Here is an example of using Random Forest in the Caret Package with R.
First Load in the required packages
require(caret)
## Loading required package: caret
## Loading required package: lattice
## Loading required package: ggplot2
require(ggplot2)
require(randomForest)
## Loading required package: randomForest
## randomForest 4.6-10
## Type rfNews() to see new features/changes/bug fixes.
Read in the Training and Test Set.
training_URL<-"http://d396qusza40orc.cloudfront.net/predmachlearn/pml-training.csv"
test_URL<-"http://d396qusza40orc.cloudfront.net/predmachlearn/pml-testing.csv"
training<-read.csv(training_URL,na.strings=c("NA",""))
test<-read.csv(test_URL,na.strings=c("NA",""))
Then I got rid of the columns that is simply an index, timestamp or username.
training<-training[,7:160]
test<-test[,7:160]
Remove the columns that are mostly NAs. They could be useful in the model, but it is easier to cut the data.frame down and see if it gives good results
mostly_data<-apply(!is.na(training),2,sum)>19621
training<-training[,mostly_data]
test<-test[,mostly_data]
dim(training)
## [1] 19622 54
I partitioned the training set into a smaller set called training1 really to speed up the running of the model
InTrain<-createDataPartition(y=training$classe,p=0.3,list=FALSE)
training1<-training[InTrain,]
So I used caret with random forest as my model with 5 fold cross validation
rf_model<-train(classe~.,data=training1,method="rf",
trControl=trainControl(method="cv",number=5),
prox=TRUE,allowParallel=TRUE)
print(rf_model)
## Random Forest
##
## 5889 samples
## 53 predictor
## 5 classes: 'A', 'B', 'C', 'D', 'E'
##
## No pre-processing
## Resampling: Cross-Validated (5 fold)
##
## Summary of sample sizes: 4711, 4712, 4710, 4711, 4712
##
## Resampling results across tuning parameters:
##
## mtry Accuracy Kappa Accuracy SD Kappa SD
## 2 1 1 0.006 0.008
## 27 1 1 0.005 0.006
## 53 1 1 0.006 0.007
##
## Accuracy was used to select the optimal model using the largest value.
## The final value used for the model was mtry = 27.
print(rf_model$finalModel)
##
## Call:
## randomForest(x = x, y = y, mtry = param$mtry, proximity = TRUE, allowParallel = TRUE)

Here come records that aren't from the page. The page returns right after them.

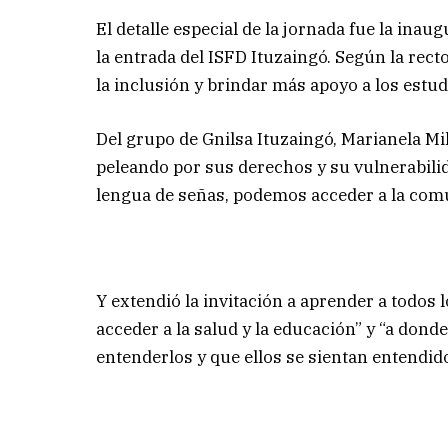
El detalle especial de la jornada fue la ina
la entrada del ISFD Ituzaingó. Según la recto
la inclusión y brindar más apoyo a los estu
Del grupo de Gnilsa Ituzaingó, Marianela M
peleando por sus derechos y su vulnerabilida
lengua de señas, podemos acceder a la comu
Y extendió la invitación a aprender a todos
acceder a la salud y la educación” y “a don
entenderlos y que ellos se sientan entendid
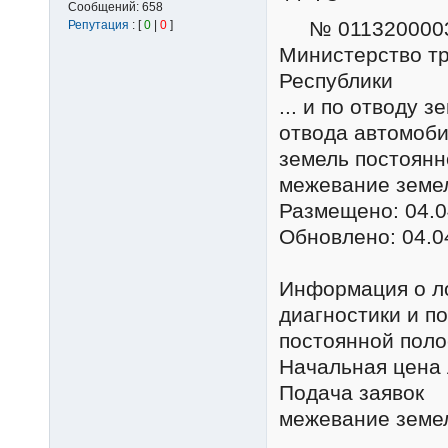
Сообщений:
658
№ 0113200003
Репутация
: [
0
|
0
]
Министерство тр
Республики
... и по отводу
отвода автомоби
земель постоянно
межевание земе
Размещено: 04.0
Обновлено: 04.0
Информация о л
диагностики и п
постоянной поло
Начальная цена 
Подача заявок Л
межевание земе
...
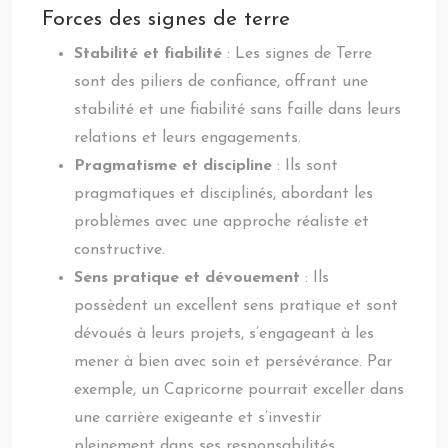
Forces des signes de terre
Stabilité et fiabilité
: Les signes de Terre
sont des piliers de confiance, offrant une
stabilité et une fiabilité sans faille dans leurs
relations et leurs engagements.
Pragmatisme et discipline
: Ils sont
pragmatiques et disciplinés, abordant les
problèmes avec une approche réaliste et
constructive.
Sens pratique et dévouement
: Ils
possèdent un excellent sens pratique et sont
dévoués à leurs projets, s’engageant à les
mener à bien avec soin et persévérance. Par
exemple, un Capricorne pourrait exceller dans
une carrière exigeante et s’investir
pleinement dans ses responsabilités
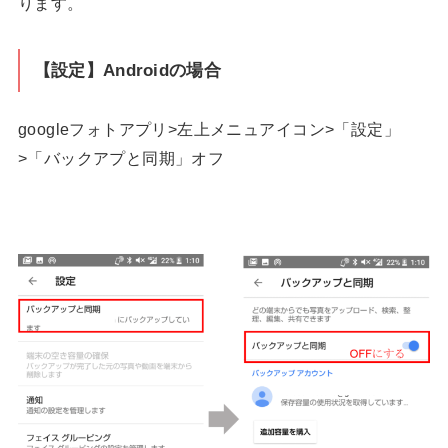
ります。
【設定】Androidの場合
googleフォトアプリ>左上メニュアイコン>「設定」
>「バックアプと同期」オフ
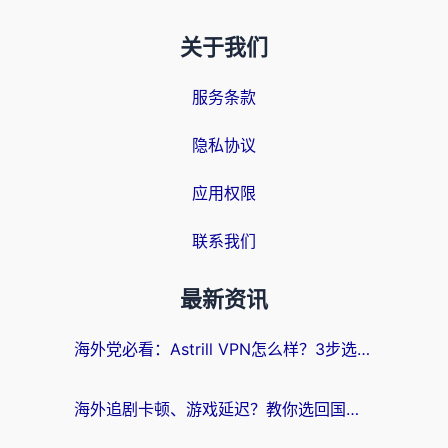
关于我们
服务条款
隐私协议
应用权限
联系我们
最新资讯
海外党必看：Astrill VPN怎么样？3步选对回国加速器实现无缝刷剧玩游戏
海外追剧卡顿、游戏延迟？教你选回国加速器，附免费加速器试用一小时福利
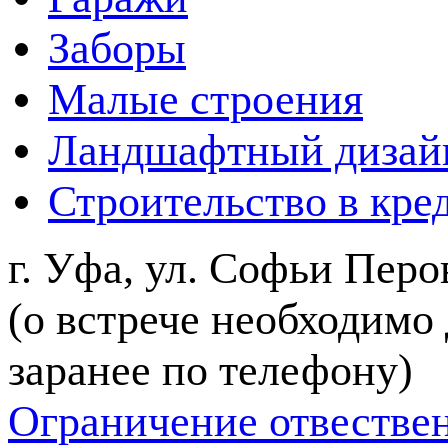
Заборы
Малые строения
Ландшафтный дизай
Строительство в кре
г. Уфа, ул. Софьи Перов
(о встрече необходимо
заранее по телефону)
Ограничение отвестве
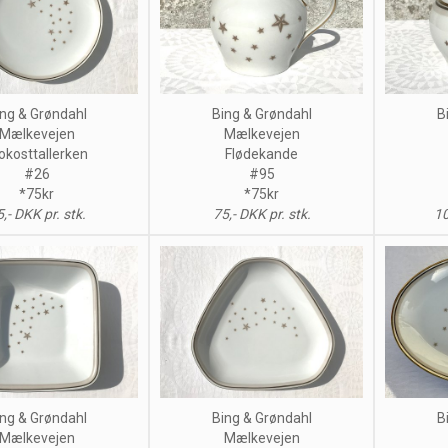
ng & Grøndahl
Bing & Grøndahl
B
Mælkevejen
Mælkevejen
okosttallerken
Flødekande
#26
#95
*75kr
*75kr
,- DKK pr. stk.
75,- DKK pr. stk.
10
ng & Grøndahl
Bing & Grøndahl
B
Mælkevejen
Mælkevejen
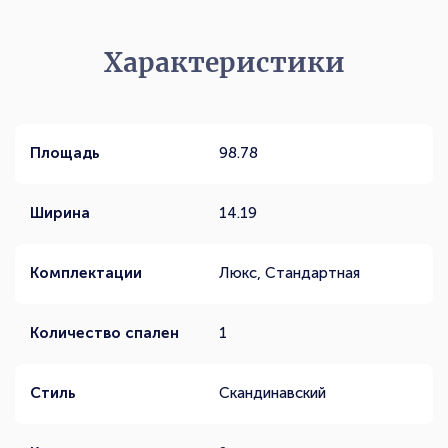
Характеристики
Площадь
98.78
Ширина
14.19
Комплектации
Люкс, Стандартная
Количество спален
1
Стиль
Скандинавский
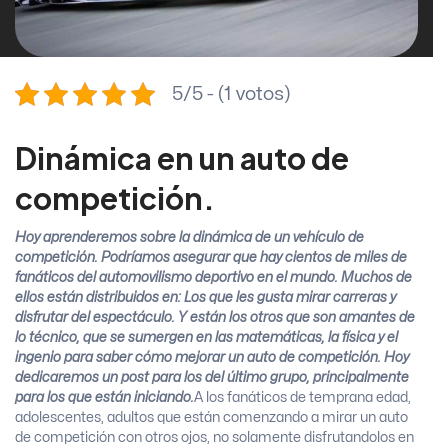
5/5 - (1 votos)
Dinámica en un auto de
competición.
Hoy aprenderemos sobre la dinámica de un vehículo de
competición. Podríamos asegurar que hay cientos de miles de
fanáticos del automovilismo deportivo en el mundo. Muchos de
ellos están distribuidos en: Los que les gusta mirar carreras y
disfrutar del espectáculo. Y están los otros que son amantes de
lo técnico, que se sumergen en las matemáticas, la física y el
ingenio para saber cómo mejorar un auto de competición. Hoy
dedicaremos un post para los del último grupo, principalmente
para los que están iniciando.
A los fanáticos de temprana edad,
adolescentes, adultos que están comenzando a mirar un auto
de competición con otros ojos, no solamente disfrutandolos en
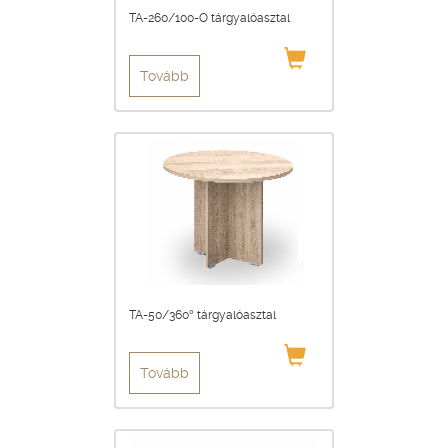
TA-260/100-O tárgyalóasztal
Tovább
TA-50/360° tárgyalóasztal
Tovább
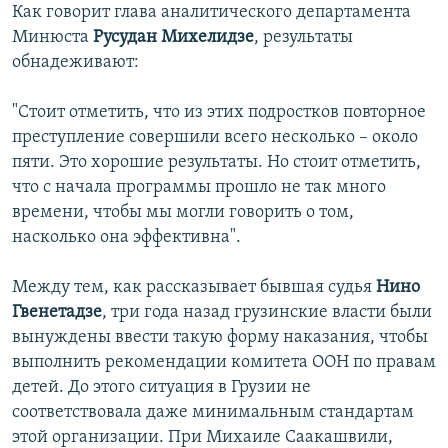
Как говорит глава аналитического департамента
Минюста
Русудан Михелидзе
, результаты
обнадеживают:
"Стоит отметить, что из этих подростков повторное
преступление совершили всего несколько – около
пяти. Это хорошие результаты. Но стоит отметить,
что с начала программы прошло не так много
времени, чтобы мы могли говорить о том,
насколько она эффективна".
Между тем, как рассказывает бывшая судья
Нино
Гвенетадзе
, три года назад грузинские власти были
вынуждены ввести такую форму наказания, чтобы
выполнить рекомендации комитета ООН по правам
детей. До этого ситуация в Грузии не
соответствовала даже минимальным стандартам
этой организации. При Михаиле Саакашвили,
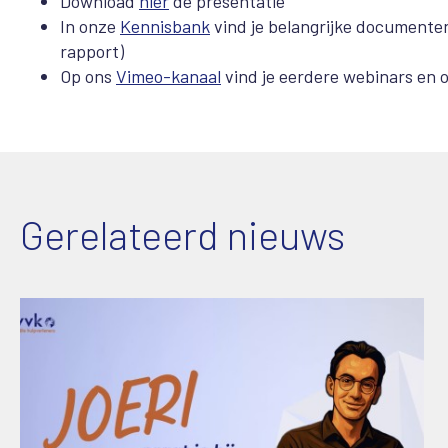
Download
hier
de presentatie
In onze
Kennisbank
vind je belangrijke documenten
rapport)
Op ons
Vimeo-kanaal
vind je eerdere webinars en
Gerelateerd nieuws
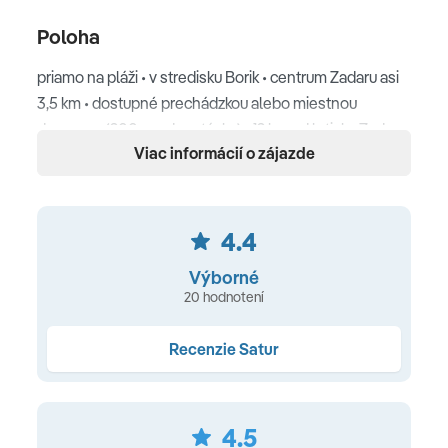
Poloha
priamo na pláži • v stredisku Borik • centrum Zadaru asi
3,5 km • dostupné prechádzkou alebo miestnou
dopravou (200 m od zastávky) • 12 km od letiska Zadar
Viac informácií o zájazde
Pláž
priamo pod hotelom záliv s piesočnatou plážou •
4.4
ležadlá a slnečníky za poplatok • v komplexe aj štrková
pláž • vodné športy • plážový bar a reštaurácia za
Výborné
poplatok
20 hodnotení
Ubytovanie
Recenzie Satur
klimatizácia • kúpeľňa s vaňou/sprchou • sušič vlasov •
minibar (zdarma sa dopĺňa voda a rôzne ovocné
4.5
nápoje) • SAT TV • telefón • Wi-Fi zdarma • trezor • v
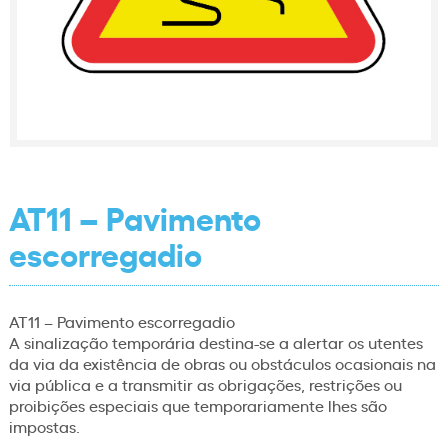
AT11 – Pavimento
escorregadio
AT11 – Pavimento escorregadio
A sinalização temporária destina-se a alertar os utentes
da via da existência de obras ou obstáculos ocasionais na
via pública e a transmitir as obrigações, restrições ou
proibições especiais que temporariamente lhes são
impostas.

## Type of random forest: classification
## Number of trees: 500
## No. of variables tried at each split: 27
##
## OOB estimate of error rate: 0.88%
## Confusion matrix:
## A B C D E class.error
## A 1674 0 0 0 0 0.00000
## B 11 1119 9 1 0 0.01842
## C 0 11 1015 1 0 0.01168
## D 0 2 10 952 1 0.01347
## E 0 1 0 5 1077 0.00554
That is a pretty amazingly good model! .987 accuracy! I usually hope for something in the >.7 in my real work.